WHAT YOU HAVE TO DO: Retype, word for word, every line from the one holding "right hip: (178, 153, -1)" through the one holding "left wrist: (304, 86, 17)" in the entries below, both included, and only those lines.

(Images with pose keypoints)
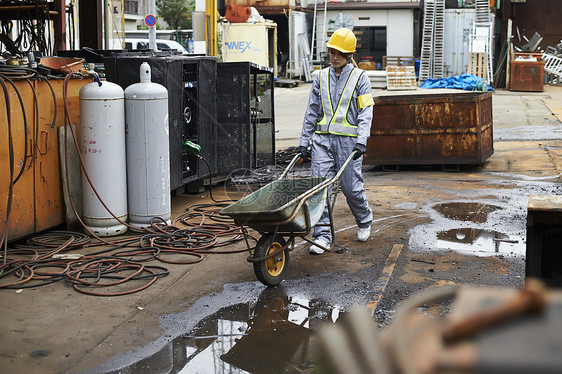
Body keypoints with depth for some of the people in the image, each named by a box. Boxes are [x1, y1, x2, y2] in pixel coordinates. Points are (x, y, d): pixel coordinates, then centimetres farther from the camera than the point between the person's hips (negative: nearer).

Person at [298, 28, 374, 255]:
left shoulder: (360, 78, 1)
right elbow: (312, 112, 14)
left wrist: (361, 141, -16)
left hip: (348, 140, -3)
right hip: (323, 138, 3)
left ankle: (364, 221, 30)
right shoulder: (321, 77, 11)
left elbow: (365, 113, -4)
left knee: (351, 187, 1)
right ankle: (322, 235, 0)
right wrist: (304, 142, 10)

---

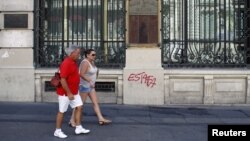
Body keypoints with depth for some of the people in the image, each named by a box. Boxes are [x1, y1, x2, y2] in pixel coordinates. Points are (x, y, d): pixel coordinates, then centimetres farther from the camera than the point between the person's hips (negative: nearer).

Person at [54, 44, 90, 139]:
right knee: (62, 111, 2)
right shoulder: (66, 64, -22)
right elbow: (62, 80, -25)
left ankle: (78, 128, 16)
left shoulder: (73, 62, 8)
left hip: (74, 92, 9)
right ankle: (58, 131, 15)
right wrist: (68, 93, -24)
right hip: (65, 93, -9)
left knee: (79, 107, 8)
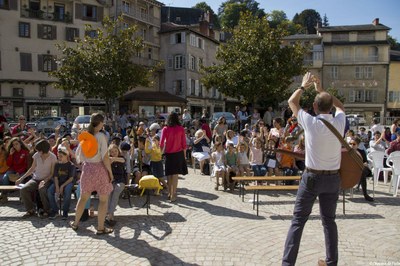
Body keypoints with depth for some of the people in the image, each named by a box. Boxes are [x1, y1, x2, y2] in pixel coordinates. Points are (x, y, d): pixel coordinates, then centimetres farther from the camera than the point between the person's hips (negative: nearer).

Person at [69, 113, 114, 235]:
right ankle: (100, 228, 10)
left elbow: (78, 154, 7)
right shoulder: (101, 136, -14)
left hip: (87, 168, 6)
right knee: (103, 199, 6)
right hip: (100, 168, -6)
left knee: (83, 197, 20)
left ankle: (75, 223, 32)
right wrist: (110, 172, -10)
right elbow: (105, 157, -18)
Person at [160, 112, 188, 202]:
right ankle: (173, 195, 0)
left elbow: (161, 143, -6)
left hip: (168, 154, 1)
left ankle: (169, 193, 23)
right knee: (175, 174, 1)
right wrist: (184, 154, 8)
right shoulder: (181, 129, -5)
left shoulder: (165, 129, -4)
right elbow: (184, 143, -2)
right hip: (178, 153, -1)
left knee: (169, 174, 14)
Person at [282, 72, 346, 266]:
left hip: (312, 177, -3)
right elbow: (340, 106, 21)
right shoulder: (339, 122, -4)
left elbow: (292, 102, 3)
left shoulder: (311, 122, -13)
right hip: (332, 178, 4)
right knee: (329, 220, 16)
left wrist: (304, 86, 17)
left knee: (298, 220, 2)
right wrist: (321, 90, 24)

SOLUTION TO THE PROBLEM:
right hip: (178, 153, -1)
left knee: (169, 174, 14)
Person at [282, 72, 346, 266]:
left hip: (312, 177, -3)
right elbow: (340, 106, 21)
right shoulder: (339, 122, -4)
left elbow: (292, 102, 3)
left shoulder: (311, 122, -13)
right hip: (332, 178, 4)
right knee: (329, 220, 16)
left wrist: (304, 86, 17)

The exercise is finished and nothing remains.